Congress members question Gandhi leadership in India

India's Congress Party President Sonia Gandhi addresses a press conference at the party headquarters in New Delhi, in this May 16, 2014 photo.

India’s Congress Party President Sonia Gandhi addresses a press conference at the party headquarters in New Delhi, in this May 16, 2014 photo.

NEW DELHI: Rumblings of dissent are growing against the Gandhi family that leads India’s hapless Congress Party, five months after the most resounding electoral defeat in the party’s 129-year history.

The Gandhis’ troubles are helping Prime Minister Narendra Modi as he seeks to further his agenda of economic and social reform by winning control of the upper house of parliament.

Disgruntled Congress members pasted newspaper over portraits of the mother-son team of Sonia and Rahul Gandhi at a party office in the southern state of Tamil Nadu on Monday, after a party veteran shunned their leadership and formed his own splinter group.

G.K. Vasan, a former minister, was the latest in a series of regional leaders to quit the party, which was pushed out of office in May, clinging to just 44 of 543 seats in parliament.
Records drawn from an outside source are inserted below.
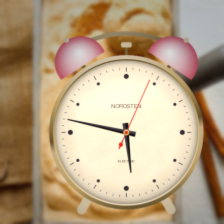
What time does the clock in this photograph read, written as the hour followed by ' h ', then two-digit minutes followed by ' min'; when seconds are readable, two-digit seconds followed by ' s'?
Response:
5 h 47 min 04 s
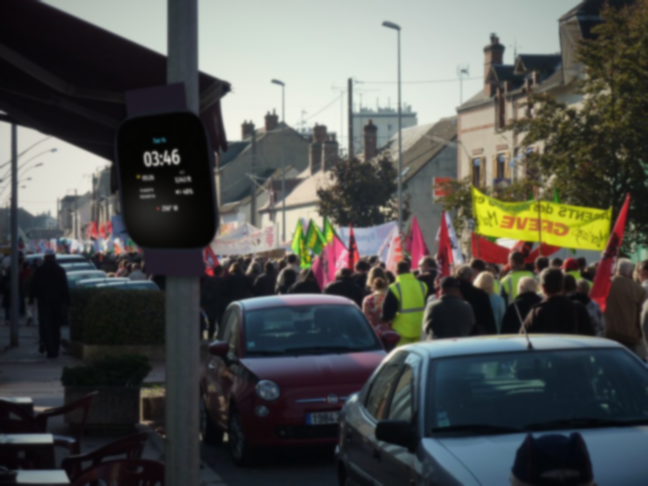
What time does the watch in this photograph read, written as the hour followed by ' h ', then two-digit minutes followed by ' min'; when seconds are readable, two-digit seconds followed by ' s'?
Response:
3 h 46 min
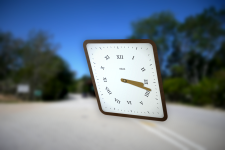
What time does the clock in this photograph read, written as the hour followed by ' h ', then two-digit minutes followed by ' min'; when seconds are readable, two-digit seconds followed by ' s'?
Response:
3 h 18 min
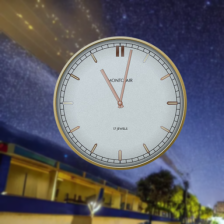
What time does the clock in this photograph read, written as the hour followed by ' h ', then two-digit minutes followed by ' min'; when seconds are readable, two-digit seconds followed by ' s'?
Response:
11 h 02 min
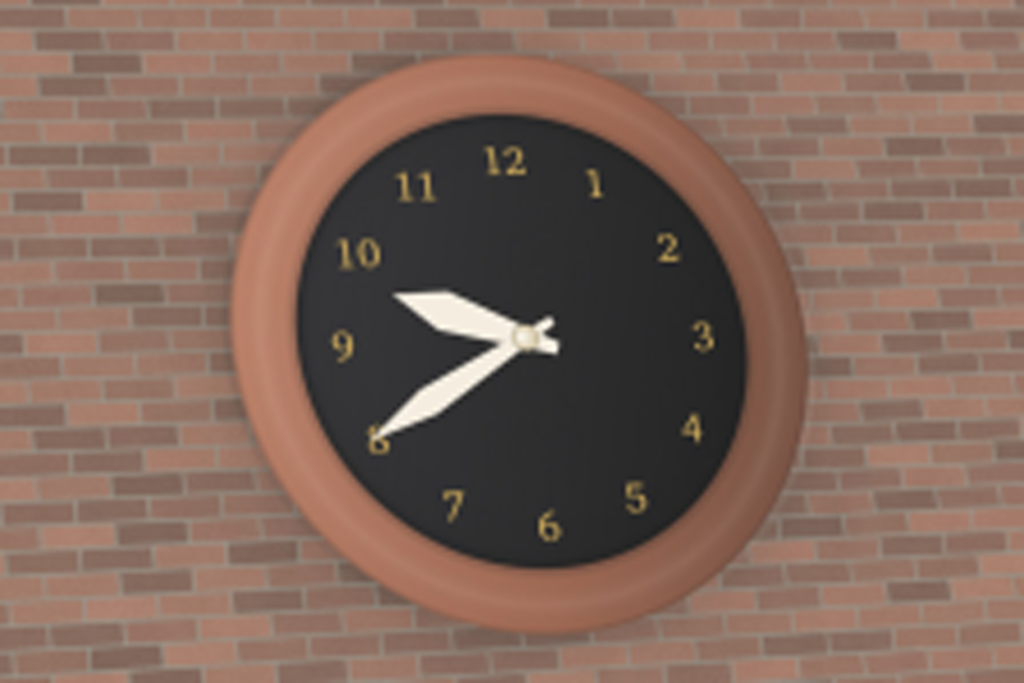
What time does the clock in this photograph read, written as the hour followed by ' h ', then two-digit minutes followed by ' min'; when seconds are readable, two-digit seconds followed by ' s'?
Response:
9 h 40 min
Vasan’s departure triggered more criticism of the Gandhis and their perceived lack of introspection.

On Wednesday, Karti Chidambaram, the son of India’s previous finance minister, said the Congress leadership should give state chapters of the party more freedom.
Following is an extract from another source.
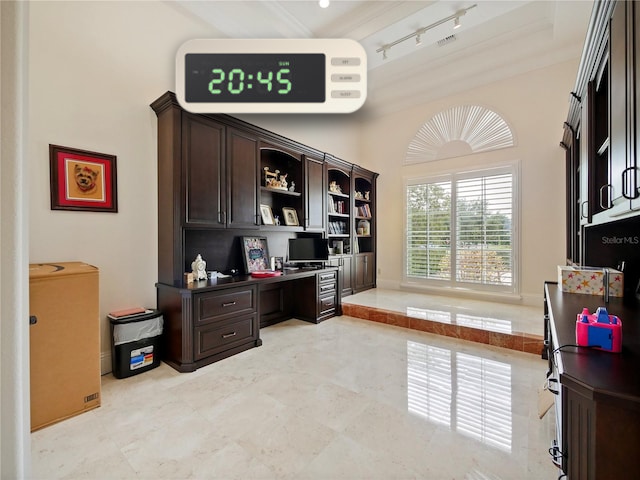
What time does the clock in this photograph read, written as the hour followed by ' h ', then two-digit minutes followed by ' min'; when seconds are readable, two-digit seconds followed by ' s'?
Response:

“We must rethink this high-command observer culture,” he said. “We cannot wait for Delhi to show the path in every single way.”

Congress faced further embarrassment at the weekend when Sonia Gandhi’s son-in-law Robert Vadra, shoved away the microphone of a journalist who asked him about allegations he profited from sweetheart land deals.

Vadra was pilloried for his responses of “Are you serious?” and “Are you nuts?” which became Twitter sensations. Analysts said the incident was a reminder of the stand-offish attitudes that led many people to reject the party in May.

“The Vadra incident simply smacks of the arrogance of power,” said Sandeep Shastri, a professor of political science at Bangalore-based Jain University.

Modi has repeatedly promised a “Congress-free India” to end the domination of a party that has ruled India for most of the 67 years since freedom from British rule. He blames the Nehru-Gandhi dynasty for the country’s slow development.